## Excerpted passage

# # # # # # #

# Recording Issues with altered stop times



## atmuscarella (Oct 11, 2005)

I am OTA only and have seen some interesting recording issues Sunday night with CBS due to setting an extended stop time. I record The Good Wife and The Mentalist. 

I had set The Good Wife to record an extra hour when I setup the season pass but did not extended The Mentalist when it's season pass was setup. A few weeks back I had forgot to extend The Mentalist stop time and found I only had one recording which was The Good Wife with an extra hour - no The Mentalist recording. Changing the Good Wife's stop time manually to to something other than an extra hr and manually extending The Mentalist's stop time the next week seem to fix the problem (got 2 recordings with the extra time I had changed them too). 

I never made permanent changes and last night went in and manually changed The Good Wife to record an extra 15 minutes (from 1hour) and the Mentalist to record an extra 30 minutes (from nothing extra). What I got was interesting, I ended up with 3 recordings. The Good Wife with an extra hour, and 2 unmarked recordings one that was started at the Good Wife's start time with an extra 15 minutes, and one that started at The Mentalist's start time with an extra 30 minutes. 

Anyone else see anything like above?


----------



## CrispyCritter (Feb 28, 2001)

Did you see bbrown9's comment in the Oct 17 update thread? Sounds like a new bug when handling back-to-back recordings.


----------



## wrc2376 (Nov 12, 2006)

Looks like a new bug with the fall update. I have a season pass for Good Wife and Mentalist. Mentalist is set to record for an extra hour but saw the football game ended on time so I adjusted it to end at normal time. Ended up with two recordings just like bbrown9 did.


----------



## expmag (Dec 12, 2004)

wrc2376 said:


> Looks like a new bug with the fall update. I have a season pass for Good Wife and Mentalist. Mentalist is set to record for an extra hour but saw the football game ended on time so I adjusted it to end at normal time. Ended up with two recordings just like bbrown9 did.


Same thing here, changed Mentalist from record an extra hour to record an extra 5 minutes and have two recordings. The second one appears S "REc: 806 WBOCDT 10:30pm".


----------



## jhnversion1 (Oct 25, 2013)

I'm not sure if I'm running into the same problem, but I've found, since my update that my recordings are way off in terms of timing. 3 of my shows tonight were either cut off early or started late. I have scrubbed the forums and noticed there was a bug that had to do with back to back recordings. I wasn't sure if anyone else was having the same issue. I didn't pad anything and I set up these season passes on my Roamio


----------



## atmuscarella (Oct 11, 2005)

# # # # # # #

## Your goal
Answer these questions about the thread on altered stop times:
1. Which two shows does atmuscarella record?
2. Whose comment in the Oct 17 update thread does CrispyCritter mention?
3. What new stop time did expmag set for Mentalist?
The records have nothing to do with this.

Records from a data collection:
# # # # # # #

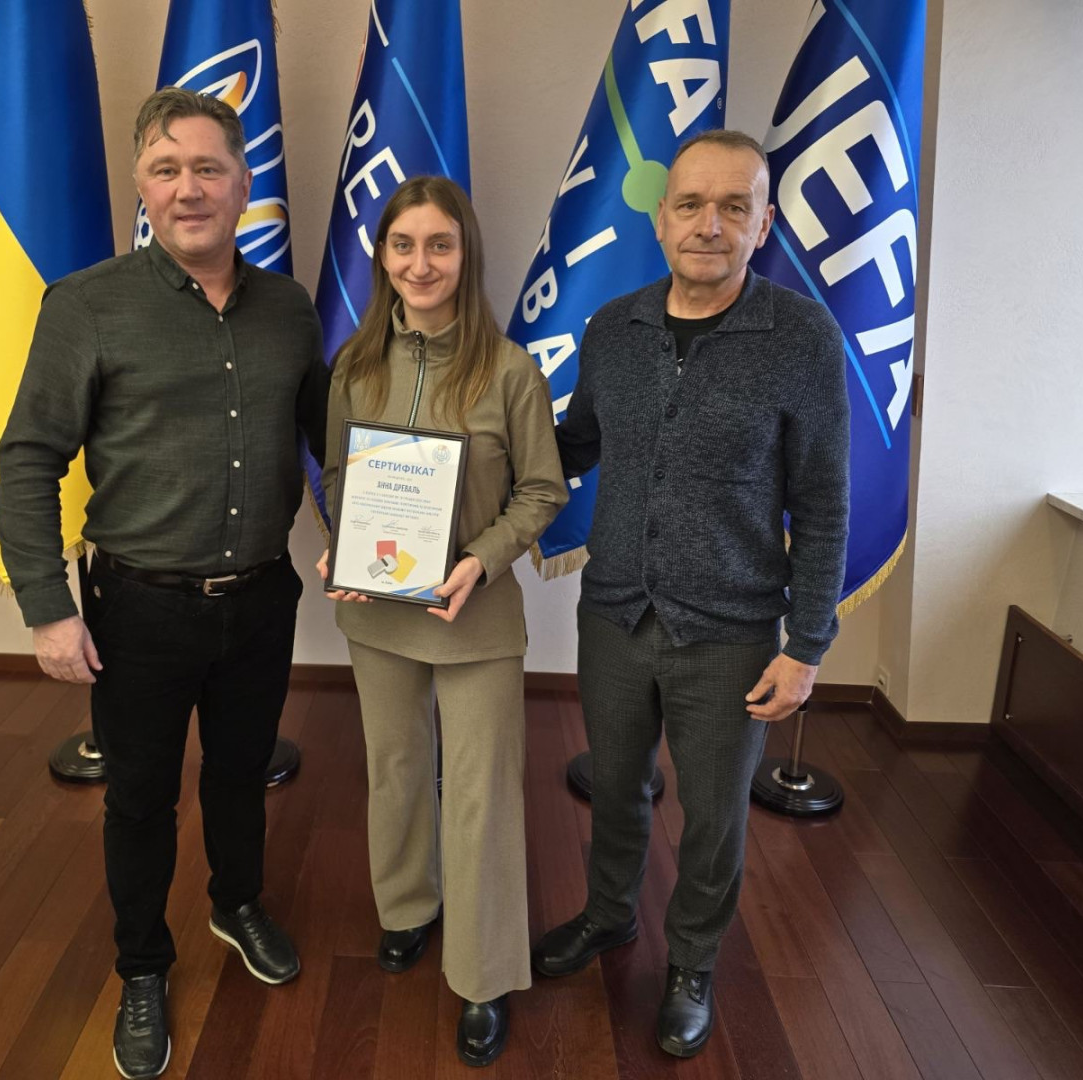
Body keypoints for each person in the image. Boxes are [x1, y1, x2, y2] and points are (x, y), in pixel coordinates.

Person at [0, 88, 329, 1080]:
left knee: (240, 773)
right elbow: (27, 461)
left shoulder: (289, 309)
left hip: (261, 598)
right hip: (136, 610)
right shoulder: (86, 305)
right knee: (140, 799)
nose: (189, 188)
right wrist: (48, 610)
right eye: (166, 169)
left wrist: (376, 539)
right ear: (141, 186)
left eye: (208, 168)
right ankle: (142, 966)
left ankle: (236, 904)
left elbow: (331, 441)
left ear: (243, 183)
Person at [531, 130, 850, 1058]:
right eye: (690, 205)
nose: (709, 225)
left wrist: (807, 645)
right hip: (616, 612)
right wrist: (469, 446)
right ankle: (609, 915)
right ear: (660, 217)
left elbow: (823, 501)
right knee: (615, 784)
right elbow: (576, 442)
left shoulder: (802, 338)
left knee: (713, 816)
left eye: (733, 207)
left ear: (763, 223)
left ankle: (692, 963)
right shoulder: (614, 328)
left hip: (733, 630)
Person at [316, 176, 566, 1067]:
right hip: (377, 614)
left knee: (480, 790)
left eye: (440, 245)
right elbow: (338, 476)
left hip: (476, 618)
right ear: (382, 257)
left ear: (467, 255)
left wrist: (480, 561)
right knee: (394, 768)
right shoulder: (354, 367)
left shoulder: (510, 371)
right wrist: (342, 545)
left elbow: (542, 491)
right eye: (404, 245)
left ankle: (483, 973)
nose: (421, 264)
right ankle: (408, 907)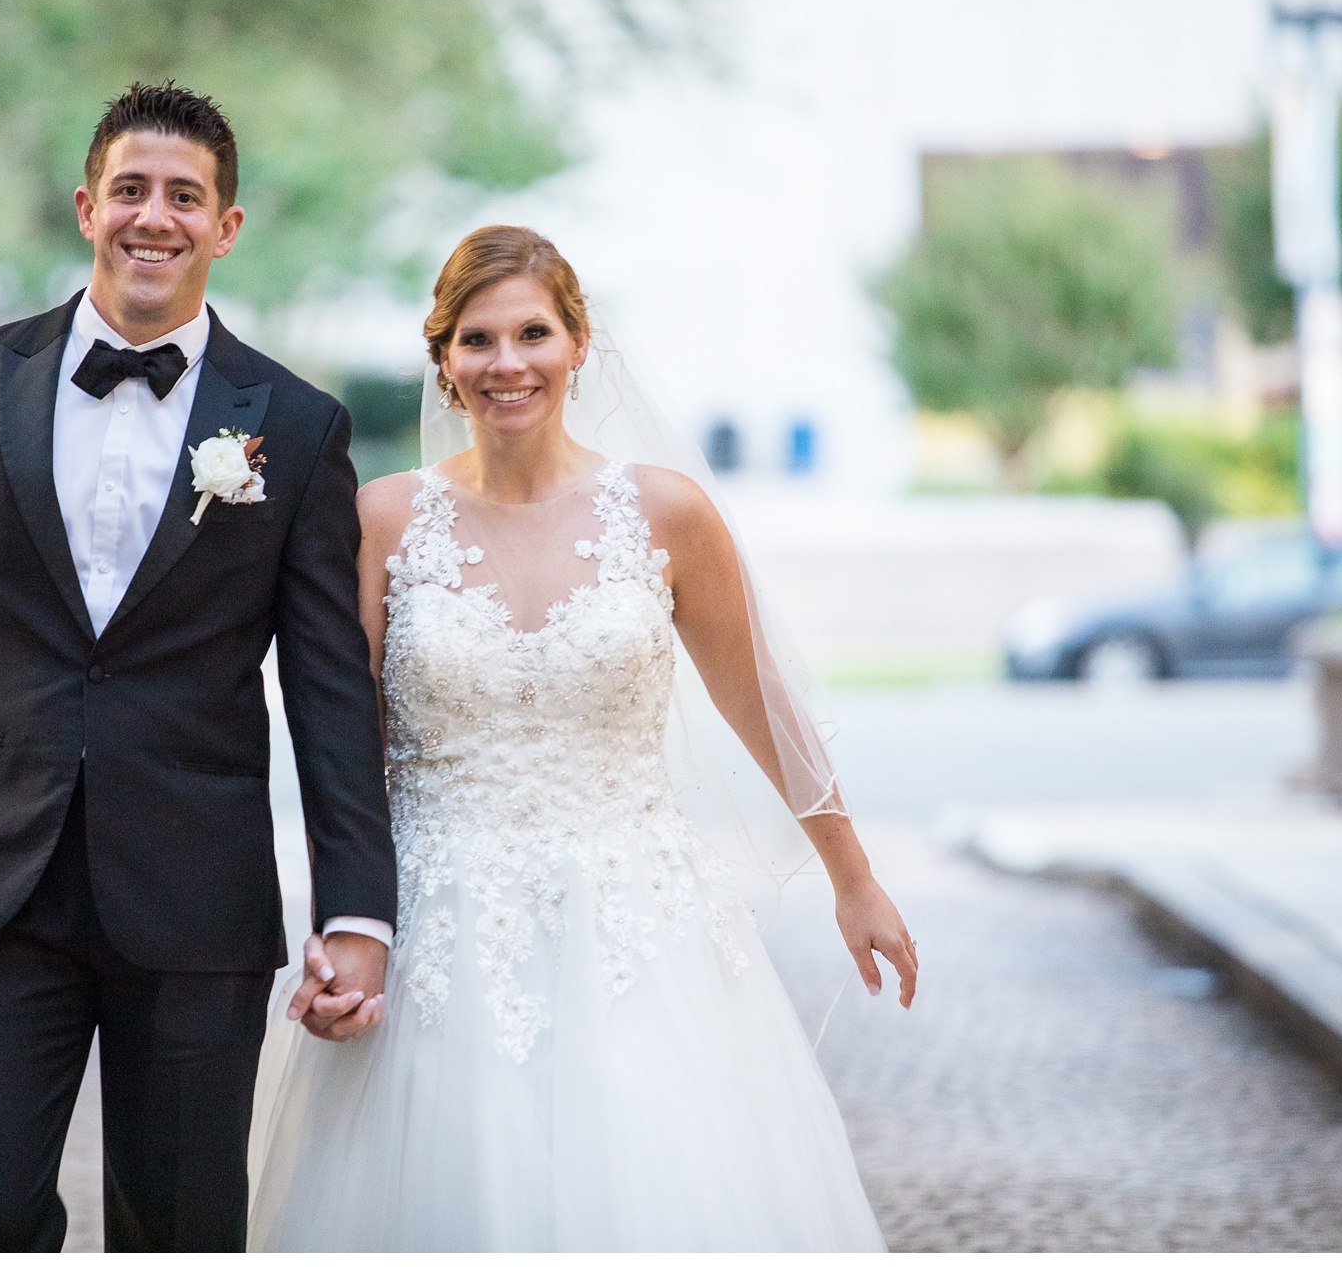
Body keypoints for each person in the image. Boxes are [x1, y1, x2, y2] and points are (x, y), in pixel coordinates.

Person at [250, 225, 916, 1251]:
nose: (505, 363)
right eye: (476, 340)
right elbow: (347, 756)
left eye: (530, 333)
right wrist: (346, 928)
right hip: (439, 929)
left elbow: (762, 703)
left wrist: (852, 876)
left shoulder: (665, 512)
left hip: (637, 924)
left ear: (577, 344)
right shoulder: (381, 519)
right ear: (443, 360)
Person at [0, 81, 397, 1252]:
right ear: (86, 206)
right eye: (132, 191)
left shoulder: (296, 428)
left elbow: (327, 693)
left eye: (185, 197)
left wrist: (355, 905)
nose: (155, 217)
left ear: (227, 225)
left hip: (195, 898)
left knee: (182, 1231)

# # # # # # #

## Answer below
1. The Good Wife and The Mentalist.
2. bbrown9's.
3. An extra 5 minutes, changed from an extra hour.